ARK published Monday, May 11, 2026 trades showing a $17.2M sale of 37,836 AMD shares, alongside major buys in Kratos Defense ($10.6M), Tempus AI ($8.1M), Circle Internet ($4.8M), and Natera ($6.0M). The activity signals continued rotation out of AMD and several biotech names, while adding to defense, AI, and crypto-linked positions. The article is mainly a flow/positioning update and is unlikely to move broad markets, though it may affect the named stocks modestly.

Analysis

The flow pattern says more about factor rotation than stock-specific conviction. ARK is increasing exposure to defense, AI infrastructure, and digital assets while trimming legacy high-beta semis and select genomics tools, which is consistent with a regime where investors still want upside but are becoming more selective about cash burn, revenue quality, and path-to-scale.
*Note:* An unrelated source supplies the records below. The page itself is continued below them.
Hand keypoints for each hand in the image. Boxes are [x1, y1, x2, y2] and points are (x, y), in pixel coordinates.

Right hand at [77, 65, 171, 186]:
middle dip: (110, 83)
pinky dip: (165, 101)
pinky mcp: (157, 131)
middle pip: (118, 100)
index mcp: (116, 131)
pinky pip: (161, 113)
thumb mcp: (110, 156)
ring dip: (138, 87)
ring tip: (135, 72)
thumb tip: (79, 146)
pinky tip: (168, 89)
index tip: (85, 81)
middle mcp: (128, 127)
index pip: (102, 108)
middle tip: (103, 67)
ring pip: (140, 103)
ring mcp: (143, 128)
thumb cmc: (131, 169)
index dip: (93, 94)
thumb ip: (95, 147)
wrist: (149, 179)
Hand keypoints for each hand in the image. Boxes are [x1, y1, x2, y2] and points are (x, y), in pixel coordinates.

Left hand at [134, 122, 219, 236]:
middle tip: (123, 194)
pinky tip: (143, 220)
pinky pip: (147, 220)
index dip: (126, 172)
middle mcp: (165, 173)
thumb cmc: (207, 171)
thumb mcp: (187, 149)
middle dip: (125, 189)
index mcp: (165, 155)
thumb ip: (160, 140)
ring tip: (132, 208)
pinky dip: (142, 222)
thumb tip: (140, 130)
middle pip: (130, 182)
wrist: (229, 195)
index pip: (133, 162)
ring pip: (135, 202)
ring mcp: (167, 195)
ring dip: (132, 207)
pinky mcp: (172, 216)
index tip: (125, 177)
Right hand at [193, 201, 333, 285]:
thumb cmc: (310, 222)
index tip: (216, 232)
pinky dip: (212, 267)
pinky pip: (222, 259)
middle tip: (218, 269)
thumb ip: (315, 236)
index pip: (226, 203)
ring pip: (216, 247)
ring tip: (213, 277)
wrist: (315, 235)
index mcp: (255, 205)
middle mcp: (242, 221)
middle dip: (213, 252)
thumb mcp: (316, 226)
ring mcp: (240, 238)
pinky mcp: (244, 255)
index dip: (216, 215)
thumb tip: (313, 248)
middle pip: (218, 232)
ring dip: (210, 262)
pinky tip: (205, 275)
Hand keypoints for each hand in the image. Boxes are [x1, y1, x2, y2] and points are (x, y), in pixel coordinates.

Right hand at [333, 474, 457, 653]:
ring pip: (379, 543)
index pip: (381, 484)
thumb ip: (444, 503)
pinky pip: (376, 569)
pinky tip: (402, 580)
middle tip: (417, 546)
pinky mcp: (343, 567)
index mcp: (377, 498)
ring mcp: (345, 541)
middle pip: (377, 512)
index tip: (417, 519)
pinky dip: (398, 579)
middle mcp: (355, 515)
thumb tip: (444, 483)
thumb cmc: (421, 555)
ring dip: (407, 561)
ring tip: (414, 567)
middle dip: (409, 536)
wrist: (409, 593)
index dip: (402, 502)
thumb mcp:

The market implication is that names with credible near-term monetization and contract-backed revenue should keep attracting incremental flows, while “story” exposure with crowded ownership becomes more vulnerable to de-rating on any disappointment. KTOS stands out as the cleanest beneficiary because defense spending has a longer duration than the current attention cycle and its business model is less exposed to valuation compression if rates stay sticky. The second-order effect is that capital can rotate from space/speculative hardware into firms that can actually convert geopolitical tension into booked demand; that should also support adjacent primes and drone/autonomy suppliers not named here. By contrast, RKLB and TWST look like classic liquidity-proxy names: when growth sentiment wobbles, they can underperform even without fundamental deterioration. TEM is the highest-quality momentum expression in the group, but it is also the most vulnerable to crowded positioning if the market shifts from “AI optionality” to “earnings proof.” If the next 1-2 quarters show continued commercial traction, the multiple can remain elevated; if not, the stock likely trades more like a software-duration name than a healthcare compounder. CRCL and NTRA add a digital-asset/diagnostics tilt, but the real read-through is that ARK is prioritizing categories where data-network effects or regulatory moats can expand margins over time. The contrarian angle is that this may be less a bullish call on the buys than an implicit admission that the sold names have become less resilient in a higher-for-longer macro. AMD and the biotechnology cutters may be facing the same problem: excellent long-term stories, but not enough near-term catalysts to justify premium ownership when flows are discriminating. That makes the next 30-60 days a positioning window, not a fundamentals window, and reversals will likely come from earnings surprises or a broad risk-on squeeze rather than incremental narrative support.